──────── Supplied passage

Filed under Big Ideas

## New Blogger Initiation 2

This is going to be a quick one (until I start rambling). I’m tired, this is “due” in about 2.5 hours, I’ve spent most of the last 10 days getting back into school mode and fighting with technology in my spare time, and I don’t even care that this was an entire paragraph’s worth of run-on sentence.

Here’s the prompt I’m choosing:

1) Find one worksheet or activity or test or unit or question or powerpoint slide or syllabus or anything that you are proud of. Share it.

Here’s my pride and joy …

(and the guided notes to go along with it … ya’know, if you’re into that sort of thing)

I can’t tell you how much time and effort have gone into creating that one 40ish minute video. I’m proud to say I’m following through on my promise to myself to try different things this year; we’ve been in school 10 days, and I’m yet to really teach anything from the Common Core. We’ve done some team-building, some activities, some pre-tests (paper-based Algebra 1 and ALEKS), some almost interactive notebooks, a really awesome trick you into agreeing with the idea of ‘flipped classroom’ (turns out most students really connect with the idea of “why are we doing the easy stuff in class and then sending you home to work on the hard parts by yourself?”), some not quite interactive notebooks (with bonus not quite foldables paper-folding!), talked about how grades will work once we actually have some, and spent TWO-and-a-HALF DAYS watching that video together last week with frequent pausing. By the way, there is something quite bizarre about watching yourself teach your class in asynchronous real-time (not a paradox apparently).

────────────────

Prompt A ▸ Please write out the new-blogger post from "## New Blogger" through "sort of thing)", changing "pride and joy" to "proudest work".
Prompt B ▸ In the new-blogger post, how many days did the class spend watching the video together last week?

──────── Data provided

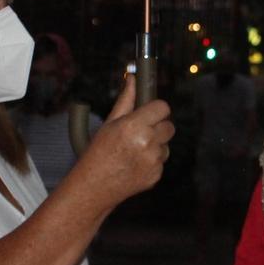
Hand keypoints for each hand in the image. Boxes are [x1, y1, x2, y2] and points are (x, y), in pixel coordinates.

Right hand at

────────────────

Answer section A ▸
## New Blogger Initiation 2

This is going to be a quick one (until I start rambling). I’m tired, this is “due” in about 2.5 hours, I’ve spent most of the last 10 days getting back into school mode and fighting with technology in my spare time, and I don’t even care that this was an entire paragraph’s worth of run-on sentence.

Here’s the prompt I’m choosing:

1) Find one worksheet or activity or test or unit or question or powerpoint slide or syllabus or anything that you are proud of. Share it.

Here’s my proudest work …

(and the guided notes to go along with it … ya’know, if you’re into that sort of thing)

Answer section B ▸ Two and a half days.